What are the responsibilities and job description for the Senior / Staff AI Research Engineer, Data Infrastructure position at RoboForce?
Why RoboForce
RoboForce is an AI robotics company developing Physical AI–powered Robo-Labor for dull, dirty, and dangerous work. The company's robots are engineered for demanding industrial environments, with a focus on real-world deployment and scalability.
We are looking for a Senior / Staff AI Research Engineer, Data Infrastructure to build the data and learning engine behind RoboForce's Physical AI stack. In this role, you will own the full pipeline — from raw teleoperation and UMI device data collection through curation, annotation, and storage, to post-training infrastructure that scores demonstrations, identifies failure patterns, and closes the loop back into model retraining.
Responsibilities
- Design and maintain end-to-end data collection pipelines ingesting multimodal demonstration data from teleoperation devices and UMI hardware, including synchronization, versioning, and distributed storage at scale.
- Build annotation tooling and data curation workflows — quality filtering, deduplication, episode scoring, and domain reweighting — to produce high-quality training datasets for robot policy learning.
- Develop post-SFT reinforcement learning infrastructure: implement reward scoring on demonstrations, mine and categorize failure patterns, and feed curated failure data back into the retraining loop.
- Build evaluation and test infrastructure to log policy rollouts on-robot, capture structured results, and surface actionable diagnostics for the research team.
- Collaborate with ML researchers to define data schemas, episode formats, and pipeline interfaces that support rapid iteration on VLA and manipulation policy training.
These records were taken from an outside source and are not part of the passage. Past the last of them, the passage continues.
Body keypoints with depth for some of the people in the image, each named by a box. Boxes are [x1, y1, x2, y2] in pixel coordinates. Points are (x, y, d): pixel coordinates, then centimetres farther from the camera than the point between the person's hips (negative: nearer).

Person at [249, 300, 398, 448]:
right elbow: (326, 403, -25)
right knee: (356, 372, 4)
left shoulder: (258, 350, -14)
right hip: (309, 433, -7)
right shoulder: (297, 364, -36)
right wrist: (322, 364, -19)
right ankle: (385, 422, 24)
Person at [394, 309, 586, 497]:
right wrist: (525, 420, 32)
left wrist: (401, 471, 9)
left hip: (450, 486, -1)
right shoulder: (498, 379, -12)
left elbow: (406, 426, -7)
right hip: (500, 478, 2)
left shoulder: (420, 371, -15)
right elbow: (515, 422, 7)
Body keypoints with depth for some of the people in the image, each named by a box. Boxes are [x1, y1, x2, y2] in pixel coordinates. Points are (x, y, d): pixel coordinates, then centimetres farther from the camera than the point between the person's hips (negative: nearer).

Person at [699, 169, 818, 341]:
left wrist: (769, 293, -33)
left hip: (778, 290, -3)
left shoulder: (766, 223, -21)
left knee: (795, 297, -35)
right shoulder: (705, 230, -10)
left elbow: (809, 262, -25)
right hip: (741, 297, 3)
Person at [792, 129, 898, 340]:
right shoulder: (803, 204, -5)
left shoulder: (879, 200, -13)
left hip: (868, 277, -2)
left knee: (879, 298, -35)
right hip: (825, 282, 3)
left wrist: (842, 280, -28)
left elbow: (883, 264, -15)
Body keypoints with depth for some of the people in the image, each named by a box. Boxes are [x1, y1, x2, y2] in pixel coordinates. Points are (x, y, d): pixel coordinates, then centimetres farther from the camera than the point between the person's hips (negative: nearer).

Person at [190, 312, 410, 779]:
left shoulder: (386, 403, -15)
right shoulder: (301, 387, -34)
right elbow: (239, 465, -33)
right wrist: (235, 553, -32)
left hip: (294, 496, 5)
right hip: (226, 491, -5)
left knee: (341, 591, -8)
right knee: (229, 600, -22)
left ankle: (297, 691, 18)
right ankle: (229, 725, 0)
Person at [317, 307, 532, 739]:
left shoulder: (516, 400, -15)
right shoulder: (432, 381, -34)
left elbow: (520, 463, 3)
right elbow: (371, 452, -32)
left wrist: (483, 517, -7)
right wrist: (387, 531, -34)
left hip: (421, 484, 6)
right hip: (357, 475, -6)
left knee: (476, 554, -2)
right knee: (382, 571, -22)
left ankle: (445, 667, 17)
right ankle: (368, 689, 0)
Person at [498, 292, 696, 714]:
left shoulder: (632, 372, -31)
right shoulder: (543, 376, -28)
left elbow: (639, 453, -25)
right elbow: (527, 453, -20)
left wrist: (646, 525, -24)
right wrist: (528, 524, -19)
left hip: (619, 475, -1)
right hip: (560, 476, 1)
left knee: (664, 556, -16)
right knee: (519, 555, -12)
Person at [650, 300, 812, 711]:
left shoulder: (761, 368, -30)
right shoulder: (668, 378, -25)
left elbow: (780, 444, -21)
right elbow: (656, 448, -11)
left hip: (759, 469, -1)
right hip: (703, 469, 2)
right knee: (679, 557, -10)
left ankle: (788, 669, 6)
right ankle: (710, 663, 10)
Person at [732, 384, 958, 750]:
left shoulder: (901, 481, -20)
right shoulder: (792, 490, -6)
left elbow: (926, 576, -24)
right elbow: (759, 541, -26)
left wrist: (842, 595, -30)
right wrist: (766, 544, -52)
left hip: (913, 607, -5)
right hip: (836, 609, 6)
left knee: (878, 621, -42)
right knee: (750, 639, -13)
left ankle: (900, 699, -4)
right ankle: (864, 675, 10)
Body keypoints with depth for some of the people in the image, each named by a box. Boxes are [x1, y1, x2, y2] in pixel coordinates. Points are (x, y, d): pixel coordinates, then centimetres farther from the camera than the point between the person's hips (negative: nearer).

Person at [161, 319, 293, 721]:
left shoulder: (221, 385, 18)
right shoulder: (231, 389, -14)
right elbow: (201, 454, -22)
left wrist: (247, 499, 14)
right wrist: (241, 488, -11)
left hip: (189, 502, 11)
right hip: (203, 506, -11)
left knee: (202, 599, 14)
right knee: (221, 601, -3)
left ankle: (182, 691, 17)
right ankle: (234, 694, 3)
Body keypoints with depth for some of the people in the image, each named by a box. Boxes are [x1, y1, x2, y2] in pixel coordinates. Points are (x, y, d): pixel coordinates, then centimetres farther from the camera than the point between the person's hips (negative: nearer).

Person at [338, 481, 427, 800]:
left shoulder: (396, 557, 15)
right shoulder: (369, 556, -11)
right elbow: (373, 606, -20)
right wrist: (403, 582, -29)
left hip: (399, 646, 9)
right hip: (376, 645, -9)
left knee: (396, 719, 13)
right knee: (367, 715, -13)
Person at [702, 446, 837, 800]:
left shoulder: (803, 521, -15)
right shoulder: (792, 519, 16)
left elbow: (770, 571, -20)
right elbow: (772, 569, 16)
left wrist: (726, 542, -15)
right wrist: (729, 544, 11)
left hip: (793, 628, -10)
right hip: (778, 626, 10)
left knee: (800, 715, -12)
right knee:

- Architect scalable storage and retrieval systems for heterogeneous robot data (vision, proprioception, action, language) across both cloud and on-prem environments.
Requirements
- Bachelor's or Master's degree in Computer Science, Robotics, or related field with 5 years of experience.
- Strong proficiency in Python and experience building production-grade data pipelines and ETL systems.
- Hands-on experience with large-scale dataset management, including versioning, deduplication, quality filtering, and distributed storage (e.g., S3, GCS, HDF5, WebDataset, Zarr).
- Experience building or working with post-training infrastructure — SFT pipelines, reward modeling, or RL training loops (e.g., PPO, DPO, rejection sampling).
- Familiarity with deep learning frameworks (PyTorch, JAX) and ML training workflows sufficient to collaborate tightly with research teams.
- Requires 5 days/week in-office collaboration with the teams.
Bonus Qualifications
- Experience with robotics data collection hardware — teleoperation devices, UMI, GELLO, or similar — and the synchronization and preprocessing challenges they introduce.
- Familiarity with robot learning pipelines: imitation learning, behavior cloning, or VLA/VLM fine-tuning workflows.
- Experience building evaluation or experiment tracking infrastructure (e.g., Weights & Biases, MLflow, custom rollout loggers).
- Proven ability to design annotation tooling or human-in-the-loop labeling systems for structured or multimodal data.
Benefits
- Competitive stock options/equity programs.
- Health, dental, and vision insurance, 401(k) plan.
- Visa sponsorship and green card support for qualified candidates.
- Lunches and dinners, a fully stocked kitchen, and regular team-building events.